TestDisk [4], which many distributions provide in the same package as PhotoRec, reconstructs partitions and filesystems. The command-line program is included with many Live systems for data reconstruction [6], but it is also found in the repositories of all major Linux distributions. If you run the application with root privileges, a text screen pops up suggesting that you create a logfile. Later, all your work steps can be traced.

In another dialog box, you select the corrupt partitions from a list of detected drives. If a valid partition table is missing on the medium, TestDisk lets you search for one with the Analyse option. This includes GUID Partition Tables (GPTs) that are used with today's very large data carriers instead of conventional master boot record (MBR) partition tables.

Depending on the storage medium's size, the data structure analysis can take a while. If TestDisk detects damaged partitions, it displays them in the terminal, including the filesystem used (Figure 3).

Figure 3: In this case, TestDisk found three partitions.

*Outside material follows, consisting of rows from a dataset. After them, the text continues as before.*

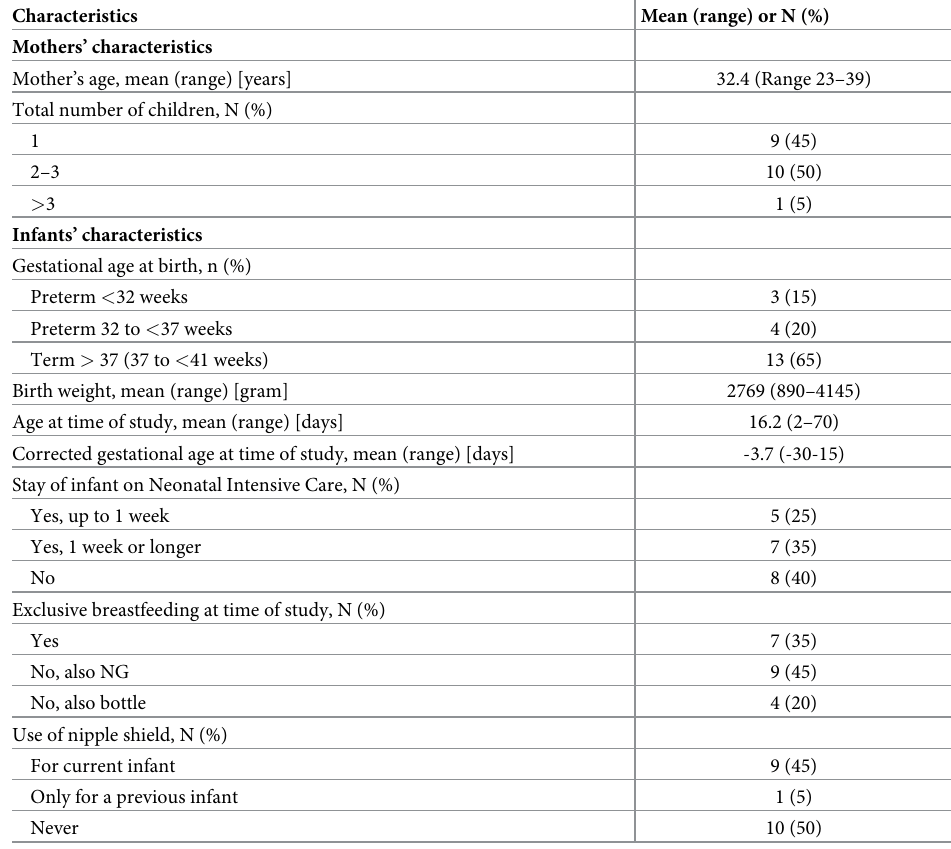
Table 1. Participant characteristics (mother-infant pairs, n = 20).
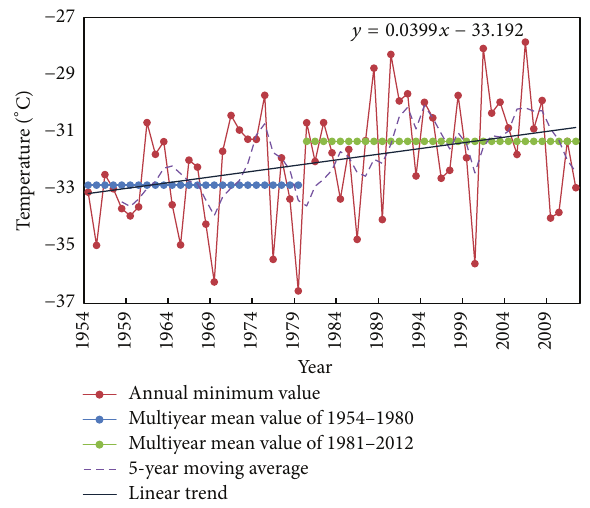
Figure 11: Long-term changes in area-averaged annual minimum temperature ( ∘ C) in the Amur River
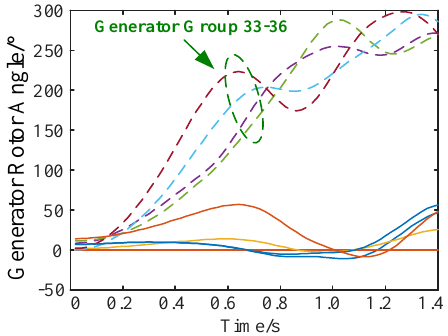
Figure 10. Variation of the generator rotor angles (strategy 2).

Once the software has identified the partition to be repaired, TestDisk will search for the partition type. For large disks with partitions larger than 2TB, select EFI GPT in the partition table type; in the case of smaller partitions, you can usually keep the Intel default. The software then displays the available tools for repair. The first two options: Analyse and Advanced are used to recover damaged partition tables and work with files and entire partitions.

You can copy individual files or create images here. By using the Boot menu, you can also repair faulty boot sectors or set up the backup for a boot sector. In this case, you control the software by entering individual letters. Dialogs describe what the respective letters do. You need to take into account that the letters are partially case sensitive and trigger different actions depending on whether they are uppercase or lowercase.

The other options: Geometry, Options, MBR Code, and Delete help to adapt faulty disk geometries, repair a storage medium's MBR, or completely empty a partition table.

TestDisk also provides the option to create a logfile immediately after startup in the user's home directory. Because of an unformatted text file, the format is deliberately independent of the application and operating system and logs all your work steps. The steps can be easily traced at any time.